Chinese manufacturers are continuing to push into overseas markets despite a more turbulent global environment, as narrowing domestic profit margins and surplus production capacity leave companies with little choice but to expand abroad, according to reporting by the South China Morning Post.
The trend, part of a broader strategic shift sometimes described as China Inc.'s next phase of "going global," is being tested by geopolitical instability, including the ripple effects of conflict in the Middle East.
One example highlighted in the report involves Lawrence Wong, a manufacturer who decided to establish a toy factory in Vietnam last year. His initial plan called for 600 square metres of floor space by early 2026, a modest but deliberate start to building production capacity outside mainland China.

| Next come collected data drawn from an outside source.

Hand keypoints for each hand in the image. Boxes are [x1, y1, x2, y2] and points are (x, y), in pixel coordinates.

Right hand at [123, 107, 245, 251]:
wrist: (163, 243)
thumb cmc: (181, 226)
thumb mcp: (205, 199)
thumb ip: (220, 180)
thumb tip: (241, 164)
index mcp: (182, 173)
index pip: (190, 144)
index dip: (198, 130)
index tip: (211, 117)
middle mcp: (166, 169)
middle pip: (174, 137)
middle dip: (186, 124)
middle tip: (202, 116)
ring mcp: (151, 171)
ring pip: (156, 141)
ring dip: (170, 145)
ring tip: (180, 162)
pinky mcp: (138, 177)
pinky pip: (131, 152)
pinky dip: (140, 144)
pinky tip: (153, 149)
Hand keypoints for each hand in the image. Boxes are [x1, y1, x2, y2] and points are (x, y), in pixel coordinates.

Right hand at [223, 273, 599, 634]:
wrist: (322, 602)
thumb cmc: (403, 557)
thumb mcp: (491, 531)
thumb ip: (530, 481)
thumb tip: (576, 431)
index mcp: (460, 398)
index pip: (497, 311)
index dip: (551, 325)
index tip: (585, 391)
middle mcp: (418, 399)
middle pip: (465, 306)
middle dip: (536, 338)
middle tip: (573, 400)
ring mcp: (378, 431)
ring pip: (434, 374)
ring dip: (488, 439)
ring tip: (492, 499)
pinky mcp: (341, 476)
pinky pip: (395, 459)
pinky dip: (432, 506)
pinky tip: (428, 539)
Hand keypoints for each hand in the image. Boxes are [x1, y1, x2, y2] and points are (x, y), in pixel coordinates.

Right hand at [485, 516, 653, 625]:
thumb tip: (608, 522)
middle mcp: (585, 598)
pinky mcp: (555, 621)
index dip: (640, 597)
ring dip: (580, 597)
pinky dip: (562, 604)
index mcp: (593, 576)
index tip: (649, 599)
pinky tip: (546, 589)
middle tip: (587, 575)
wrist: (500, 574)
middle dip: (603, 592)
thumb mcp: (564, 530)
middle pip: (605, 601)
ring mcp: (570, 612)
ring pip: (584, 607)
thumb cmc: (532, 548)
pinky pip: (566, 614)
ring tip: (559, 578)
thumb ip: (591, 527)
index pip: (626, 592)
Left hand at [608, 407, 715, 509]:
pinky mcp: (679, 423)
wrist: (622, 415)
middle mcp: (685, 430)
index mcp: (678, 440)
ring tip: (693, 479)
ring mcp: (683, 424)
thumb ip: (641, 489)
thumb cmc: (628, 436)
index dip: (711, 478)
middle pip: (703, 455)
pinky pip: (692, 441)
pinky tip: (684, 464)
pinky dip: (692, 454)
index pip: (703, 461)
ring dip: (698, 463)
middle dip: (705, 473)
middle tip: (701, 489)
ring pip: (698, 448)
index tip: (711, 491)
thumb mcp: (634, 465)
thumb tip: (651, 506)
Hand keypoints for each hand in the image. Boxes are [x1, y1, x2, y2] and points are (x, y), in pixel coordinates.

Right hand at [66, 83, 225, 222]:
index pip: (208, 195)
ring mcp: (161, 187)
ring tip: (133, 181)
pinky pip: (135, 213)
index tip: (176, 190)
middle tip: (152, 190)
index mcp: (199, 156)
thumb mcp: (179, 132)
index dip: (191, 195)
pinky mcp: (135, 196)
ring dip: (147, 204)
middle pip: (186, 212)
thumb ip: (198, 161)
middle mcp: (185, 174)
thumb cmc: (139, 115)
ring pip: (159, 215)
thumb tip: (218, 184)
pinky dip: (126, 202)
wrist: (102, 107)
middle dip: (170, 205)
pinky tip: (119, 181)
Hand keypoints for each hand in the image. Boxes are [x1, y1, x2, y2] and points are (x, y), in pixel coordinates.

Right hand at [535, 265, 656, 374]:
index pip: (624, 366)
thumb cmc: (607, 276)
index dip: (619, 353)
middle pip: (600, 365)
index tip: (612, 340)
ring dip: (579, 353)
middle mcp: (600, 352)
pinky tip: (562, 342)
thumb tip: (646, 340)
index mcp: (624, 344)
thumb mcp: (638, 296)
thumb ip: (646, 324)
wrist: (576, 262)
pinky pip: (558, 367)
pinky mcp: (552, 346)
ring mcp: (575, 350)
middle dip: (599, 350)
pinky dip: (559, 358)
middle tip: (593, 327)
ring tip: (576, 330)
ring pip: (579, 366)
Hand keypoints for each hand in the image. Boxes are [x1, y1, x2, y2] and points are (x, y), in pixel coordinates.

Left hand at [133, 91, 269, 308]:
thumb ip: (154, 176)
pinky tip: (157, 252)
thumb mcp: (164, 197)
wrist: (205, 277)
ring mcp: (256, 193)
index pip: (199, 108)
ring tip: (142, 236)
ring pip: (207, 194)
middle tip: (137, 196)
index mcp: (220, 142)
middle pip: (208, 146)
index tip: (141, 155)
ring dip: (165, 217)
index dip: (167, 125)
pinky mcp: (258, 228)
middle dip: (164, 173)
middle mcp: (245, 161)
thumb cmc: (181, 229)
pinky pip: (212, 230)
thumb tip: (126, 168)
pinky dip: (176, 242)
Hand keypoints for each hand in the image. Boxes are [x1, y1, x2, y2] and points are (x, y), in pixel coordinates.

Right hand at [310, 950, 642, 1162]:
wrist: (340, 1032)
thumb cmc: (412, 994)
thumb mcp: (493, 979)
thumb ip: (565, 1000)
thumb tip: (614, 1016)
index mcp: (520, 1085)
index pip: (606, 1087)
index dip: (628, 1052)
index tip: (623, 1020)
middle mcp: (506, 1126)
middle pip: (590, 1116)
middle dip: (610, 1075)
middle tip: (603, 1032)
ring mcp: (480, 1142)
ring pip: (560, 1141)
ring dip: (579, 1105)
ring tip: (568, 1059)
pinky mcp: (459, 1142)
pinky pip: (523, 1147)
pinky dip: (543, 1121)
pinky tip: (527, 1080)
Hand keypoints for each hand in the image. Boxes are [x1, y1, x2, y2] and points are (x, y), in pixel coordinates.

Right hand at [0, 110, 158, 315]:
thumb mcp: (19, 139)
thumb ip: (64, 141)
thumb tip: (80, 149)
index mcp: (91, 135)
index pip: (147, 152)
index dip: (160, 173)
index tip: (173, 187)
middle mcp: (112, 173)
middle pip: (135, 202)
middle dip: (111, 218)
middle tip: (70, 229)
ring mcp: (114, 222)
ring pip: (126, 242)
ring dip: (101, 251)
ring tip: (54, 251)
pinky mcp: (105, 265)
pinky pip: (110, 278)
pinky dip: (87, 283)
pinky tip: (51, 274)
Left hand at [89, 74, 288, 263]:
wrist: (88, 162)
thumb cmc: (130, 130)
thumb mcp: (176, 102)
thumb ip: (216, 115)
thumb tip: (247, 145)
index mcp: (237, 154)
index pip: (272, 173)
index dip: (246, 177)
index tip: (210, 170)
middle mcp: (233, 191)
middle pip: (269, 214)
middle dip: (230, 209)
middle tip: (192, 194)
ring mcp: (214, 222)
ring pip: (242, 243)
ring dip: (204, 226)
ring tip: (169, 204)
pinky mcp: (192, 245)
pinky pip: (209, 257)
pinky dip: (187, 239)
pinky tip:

Wong's approach reflects a wider pattern among Chinese business owners who are seeking to diversify their manufacturing base and access markets that offer better margins or fewer trade barriers than those increasingly imposed on Chinese goods in Western economies.
Domestic pressures driving the push outward
The South China Morning Post's reporting identifies two core forces behind the overseas expansion wave: shrinking profits at home and a domestic manufacturing sector that has grown faster than Chinese consumers or export markets can absorb.

These conditions have made international expansion less of an opportunity and more of a necessity for many firms. Countries across Southeast Asia, the Middle East, Africa, and Latin America have become frequent destinations as Chinese companies look for cost advantages, access to raw materials, or proximity to new consumer bases.
A more complex landscape abroad
The international environment Chinese companies are entering has grown considerably more complicated in recent years. Ongoing conflict involving Iran has added uncertainty to supply chains and market planning in parts of the Middle East, forcing some manufacturers to revise their expansion timelines or redirect investment toward more stable regions.
Trade policy scrutiny in the United States and Europe has also pushed Chinese firms to consider establishing production in third countries, partly to navigate tariffs and import restrictions that target goods made in China directly.
The South China Morning Post frames this moment as a new chapter in China's outward investment story - one shaped not just by economic ambition but by a need to adapt to a fragmented and unpredictable global order.
How successfully Chinese manufacturers manage this recalibration is expected to have significant implications for global supply chains, trade flows, and the economies of the countries where they choose to plant roots.